» **EXCERPTED TEXT**
□ □ □
Call for compiler help/advice: atomic builtins for v3

Richard Guenther richard.guenther@gmail.com
Mon Nov 7 08:03:00 GMT 2005


On 11/7/05, Paolo Carlini <pcarlini@suse.de> wrote:
> Richard Henderson wrote:
>
> >Actually, no, it's not possible.  At least in the context we're
> >discussing here.  Consider:
> >
> >One part of the application (say, libstdc++) is compiled with only
> >i386 support.  Here we wind up relying on a mutex to protect the
> >memory update.  Another part of the application (say, the exe) is
> >compiled with i686 support, and so chooses to use atomic operations.
> >The application will now fail because not all updates to the memory
> >location are protected by the mutex.
> >
> >
> Richard, sorry, I don't agree, on second thought. You are not
> considering that the idea is using a "smart" libgcc, a la glibc, as per
> Mark and Uli messages.
□ □ □
» **SUPPLIED ENTRIES**

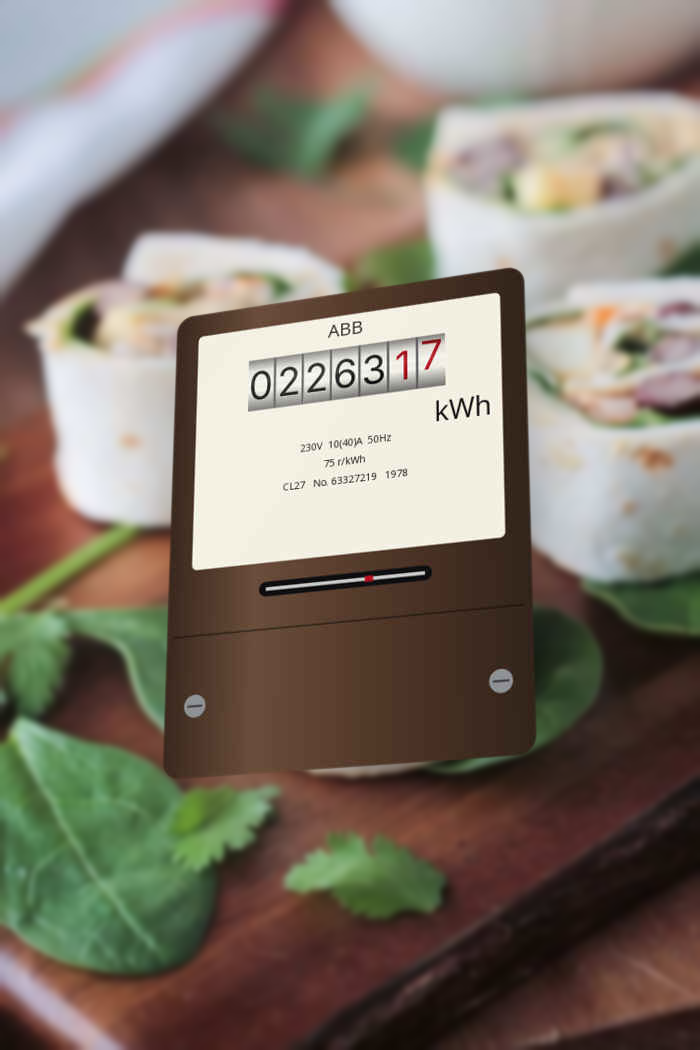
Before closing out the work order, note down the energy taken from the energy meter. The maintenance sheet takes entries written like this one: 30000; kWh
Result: 2263.17; kWh
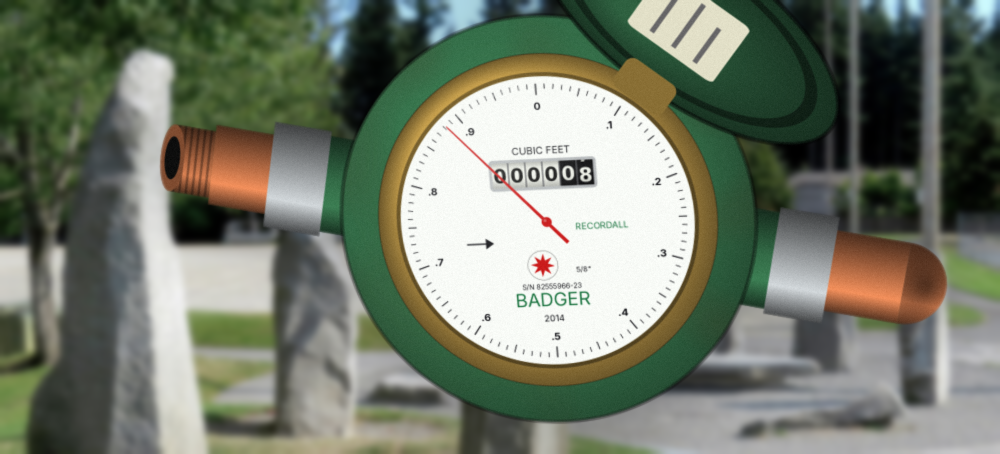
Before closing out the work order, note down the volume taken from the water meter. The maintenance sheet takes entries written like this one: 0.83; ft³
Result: 7.88; ft³
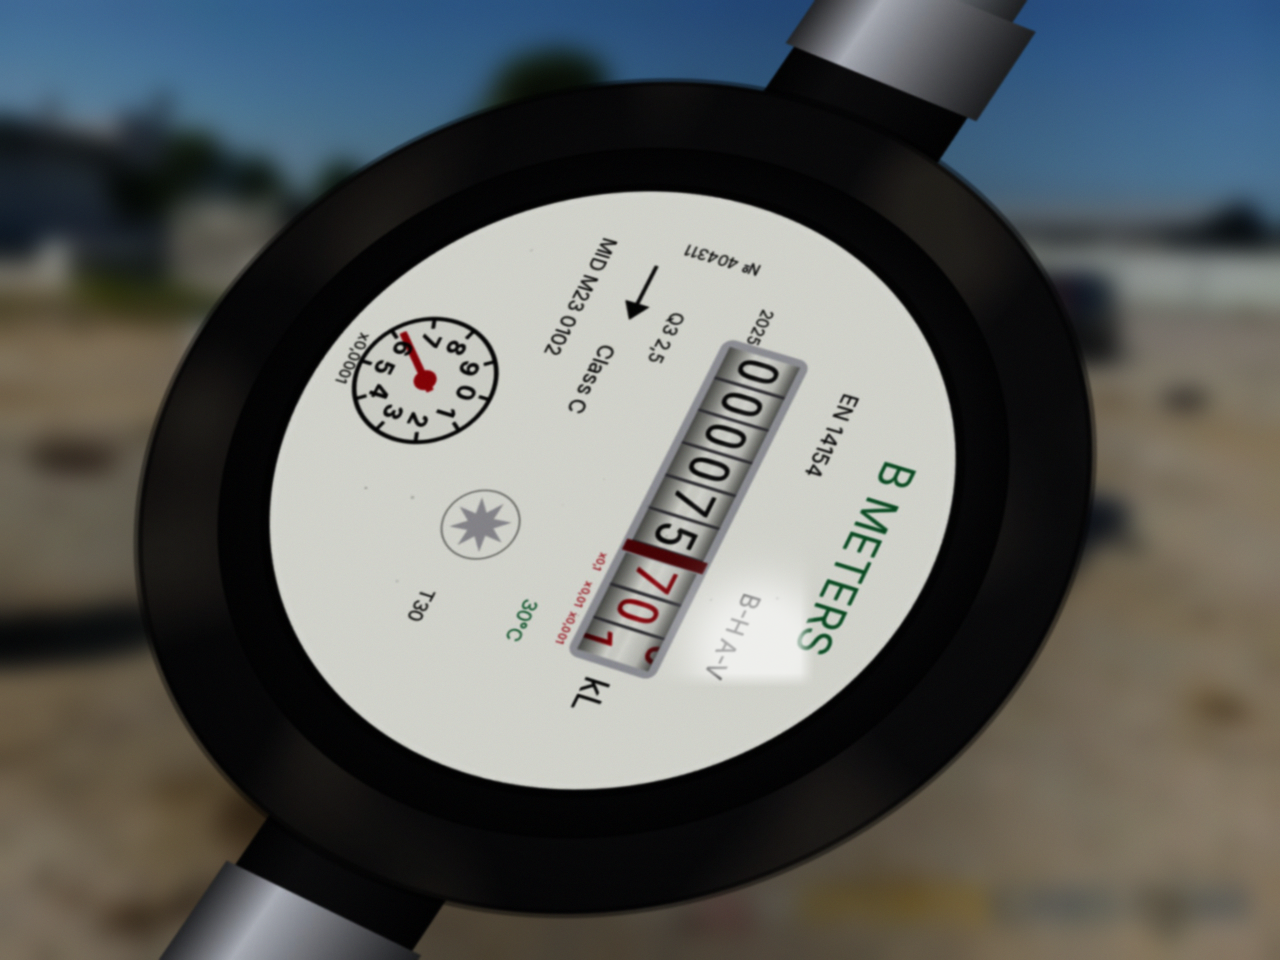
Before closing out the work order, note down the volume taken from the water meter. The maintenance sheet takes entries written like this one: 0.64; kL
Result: 75.7006; kL
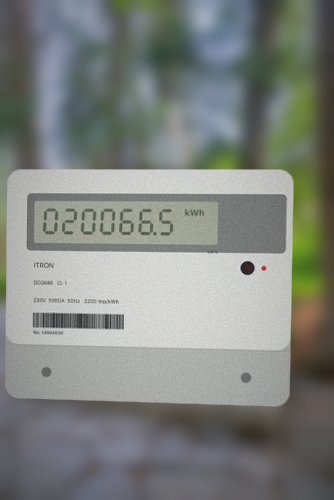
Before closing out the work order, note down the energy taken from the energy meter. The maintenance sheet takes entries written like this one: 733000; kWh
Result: 20066.5; kWh
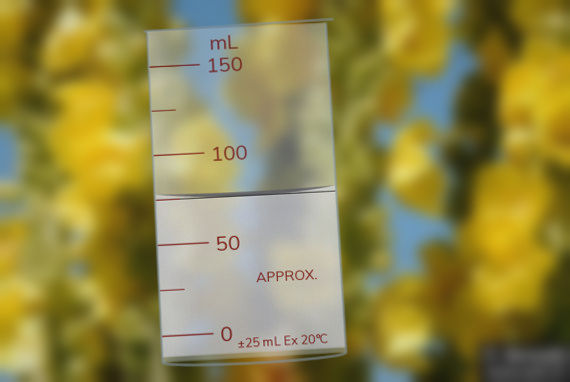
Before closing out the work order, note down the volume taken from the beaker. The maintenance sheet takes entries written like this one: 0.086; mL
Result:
□ □ □
» **REQUIRED WORK**
Write the next part of the mailing-list message about atomic builtins, starting after its last line.

» **WRITTEN RESPONSE**
>
> A "libstdc++ compiled with only i386 support" what is it? It is a
> libstdc++ which at run time will call into libgcc, it has nothing
> inline. Then libgcc will use the best the machine has available, that
> is, certainly atomic operations, if the exe (compiled with -march=i686)
> can possibly run.
>
> In short, the keys are:
> 1- The "smart" libgcc, which always makes available the best the machine.
> 2- Mutexes cannot be inline, only atomic operations can.

Richard is right - it's enough that the inlined version doesn't agree with
whatever smartness is in libgcc.  But I also don't understand Richards
suggestion -- it basically means you decide at libstdc++ compile-time,
whether you can run on i386 or not.  This is of course ok for 99.99% of
all cases (distribution vendors supporting only i486+ anyway), but still
does not support changing the decision at application compile-time.
Note that in this particular case of atomic operations I can care less
about i386... ;)

Richard.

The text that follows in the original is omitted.